— EXERCISE BRIEF —
Line by line, check the data for the string "comune" and state how many lines have it, nothing more.

— Stored items —
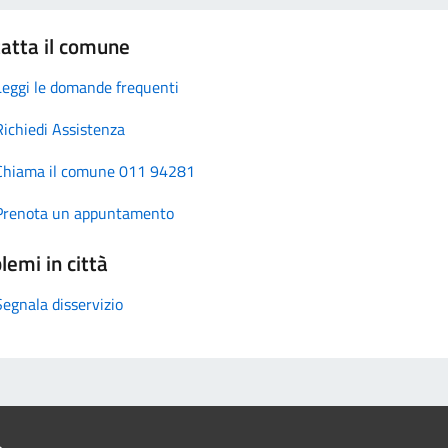
atta il comune
Leggi le domande frequenti
Richiedi Assistenza
Chiama il comune 011 94281
Prenota un appuntamento
lemi in città
Segnala disservizio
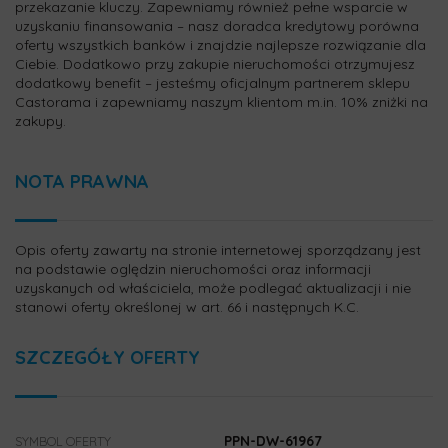
przekazanie kluczy. Zapewniamy również pełne wsparcie w
uzyskaniu finansowania – nasz doradca kredytowy porówna
oferty wszystkich banków i znajdzie najlepsze rozwiązanie dla
Ciebie. Dodatkowo przy zakupie nieruchomości otrzymujesz
dodatkowy benefit – jesteśmy oficjalnym partnerem sklepu
Castorama i zapewniamy naszym klientom m.in. 10% zniżki na
zakupy.
NOTA PRAWNA
Opis oferty zawarty na stronie internetowej sporządzany jest
na podstawie oględzin nieruchomości oraz informacji
uzyskanych od właściciela, może podlegać aktualizacji i nie
stanowi oferty określonej w art. 66 i następnych K.C.
SZCZEGÓŁY OFERTY
PPN-DW-61967
SYMBOL OFERTY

— RESPONSE AREA —
2